Travail égal, salaire égal : le juge suprême renforce les droits des fonctionnaires

Le Tribunal Supremo vient d'étendre la notion d'égalité salariale au sein de l'administration publique espagnole, ouvrant la voie à une reconnaissance plus juste du travail accompli. Une décision qui résonne comme une victoire pour de nombreux agents publics.

Les fonctions exercées comptent, au-delà du grade officiel

Les fonctions exercées comptent, au-delà du grade officiel

La haute juridiction a clarifié un point essentiel : lorsqu'un fonctionnaire assure effectivement des fonctions correspondant à un niveau hiérarchique supérieur à celui officiellement attribué, il doit percevoir les rémunérations correspondantes, y compris les primes de fonctions et d'affectation. Cette décision, rendue le 12 novembre dans la sentence 1442/2025, concerne spécifiquement une inspectrice du travail et de la sécurité sociale.

La situation, souvent rencontrée, est la suivante : un employé est affecté à un poste dont la classification (définie par la Relation de Postes de Travail - RPT) est inférieure à la réalité de ses missions. L'inspectrice en question, après avoir passé l'examen d'accès, avait été affectée à l'Inspection Provinciale du Travail avec un grade inférieur. Or, elle accomplissait des tâches propres à des inspecteurs d'un niveau supérieur, ce qu'elle a prouvé devant les tribunaux.

Le juge suprême a donné raison à l'inspectrice. Il a confirmé son droit à percevoir les mêmes émoluments que les inspecteurs d'un niveau supérieur, depuis sa prise de fonction en septembre 2019, incluant les primes de destination et spécifiques. L'administration devra également verser les intérêts correspondants pour les sommes dues.

Cette décision renforce une jurisprudence préexistante. Déjà en 2022, le Tribunal Supremo avait établi que lorsque l'identité des fonctions exercées justifie un niveau de rémunération supérieur, l'administration doit appliquer ce niveau, et non pas celui figurant dans la RPT. La nouveauté ici réside dans l'extension de cette égalité non seulement au salaire, mais aussi à la progression de carrière.

Le syndicat des inspecteurs du travail et de la sécurité sociale salue cette décision. « Pendant des années, de nombreux inspecteurs, particulièrement en début de carrière, ont assumé les responsabilités et les charges de travail d'agents de niveau supérieur sans que cela se reflète dans leur salaire ni dans leur progression professionnelle », explique l'organisation.

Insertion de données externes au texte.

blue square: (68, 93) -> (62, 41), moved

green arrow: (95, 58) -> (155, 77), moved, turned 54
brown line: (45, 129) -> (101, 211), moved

Cette décision corrige cette situation et affirme que la simple condition de nouveau fonctionnaire ne justifie pas un traitement différent si les fonctions sont équivalentes.

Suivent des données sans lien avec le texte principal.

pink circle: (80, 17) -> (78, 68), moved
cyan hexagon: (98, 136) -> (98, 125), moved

Le gouvernement est également en train de négocier pour mettre en place une semaine de travail de 35 heures pour les fonctionnaires, une autre évolution significative pour le secteur public. Mais au-delà de la durée du travail, cette décision du Tribunal Supremo ouvre un débat plus large sur la reconnaissance du travail et la justice au sein de l'administration.

La réalité du travail, désormais, prime sur la formalité du classement hiérarchique. Une prime à la compétence, enfin reconnue par la justice.